Wakil Ketua KPK Laode Muhammad Syarif mengatakan, bersama Indriyanto yang merupakan ahli hukum pidana, KPK mengamati proses hak angket yang digulirkan DPR.
"Tadi ada beberapa, kami lihat mulai dari prosesnya, pembentukan angket itu, ketidak-kuorumannya, yang berikutnya lagi apakah KPK itu merupakan subjek dan objek angket yang benar, seperti itu yang kami bahas," kata Laode di gedung KPK, Kuningan, Jakarta, Selasa (13/6/2017).
(baca: Mahfud MD: KPK Tak Bisa Jadi Subyek untuk Hak Angket)
Rencananya pada Rabu (14/6/2017), KPK juga akan meminta pendapat dari ahli di bidang lain seperti dari asosiasi pengajar hukum tata negara dan administrasi negara.
KPK akan menentukan sikap akhir setelah mendengar semua pendapat ahli.
"Sikap akhir KPK sampai hari ini, kami masih menunggu setelah besok ada asosiasi pengajar hukum tata negara juga akan datang ke sini bersama beberapa masyarakat sipil," ujar Laode.
(baca: Mahfud MD Minta KPK Tak Gubris Hak Angket DPR)

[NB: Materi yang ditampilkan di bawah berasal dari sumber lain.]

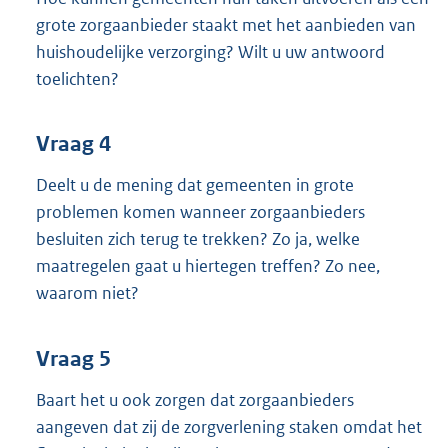
grote zorgaanbieder staakt met het aanbieden van
huishoudelijke verzorging? Wilt u uw antwoord
toelichten?
Vraag 4
Deelt u de mening dat gemeenten in grote
problemen komen wanneer zorgaanbieders
besluiten zich terug te trekken? Zo ja, welke
maatregelen gaat u hiertegen treffen? Zo nee,
waarom niet?
Vraag 5
Baart het u ook zorgen dat zorgaanbieders
aangeven dat zij de zorgverlening staken omdat het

Sementara itu, Indriyanto mengatakan, soal keabsahan Pansus Angket KPK masih perlu didalami dengan ahli lain yang nanti dimintakan pendapatnya oleh KPK.
"Pembicaraan ini masih kita tunggu juga dari ahli-ahli yang lainnya. Jadi soal keabsahannya atau tidak pembentukan pansus angket yang menurut pasal 201 itu, masih kita bicarakan," ucap Indriyanto.
"Jadi persoalan ini masih akan didalami lagi dengan pakar-pakar hukum tata negara yang lain," tambah mantan pelaksana tugas (Plt) pimpinan KPK pada 2015 itu.
(baca: Fahri Hamzah, Fadli Zon dan 23 Anggota Pansus Angket Dilaporkan ke MKD)
Berbagai pihak mempertanyakan keabsahan pembentukan Pansus Angket KPK. Pimpinan DPR dan para anggota pansus kemudian dilaporkan ke Mahkamah Kehormatan Dewan.
Ketua Umum Asosiasi Pengajar Hukum Tata Negara dan Hukum Administrasi Negara (APHTN-HAN) Mahfud MD sebelumnya mengatakan, lembaga non-pemerintah seperti KPK tidak bisa dijadikan sebagai subjek hak angket.
Mantan Ketua Mahkamah Konstitusi itu menjelaskan, berdasarkan pasal 79 ayat (3) Undang-undang Nomor 17 tahun 2014 tentang MD3, yang dimaksud dengan hak angket adalah hak DPR untuk melakukan penyelidikan terhadap pelaksanaan suatu Undang-undang dan/atau kebijakan pemerintah terkait dengan hal penting, strategis, dan berdampak luas pada kehidupan bermasyarakat, berbangsa dan bernegara yang diduga bertentangan dengan peraturan perundang-undangan.
Kemudian, lanjut Mahfud, pada bagian penjelasan pasal 79 ayat (3) UU MD3, disebutkan, pelaksanaan suatu undang-undang dan/atau kebijakan pemerintah dapat berupa kebijakan yang dilaksanakan sendiri oleh Presiden, Wakil Presiden, Menteri Negara, Panglima TNI, Kapolri, Jaksa Agung, atau pimpinan lembaga pemerintah non-kementerian.
Atas dasar itu, dia mengatakan DPR tidak bisa mengenakan hak angket terhadap KPK. Adapun pengawasan terhadap KPK, dilakukan melalui mekanisme lain.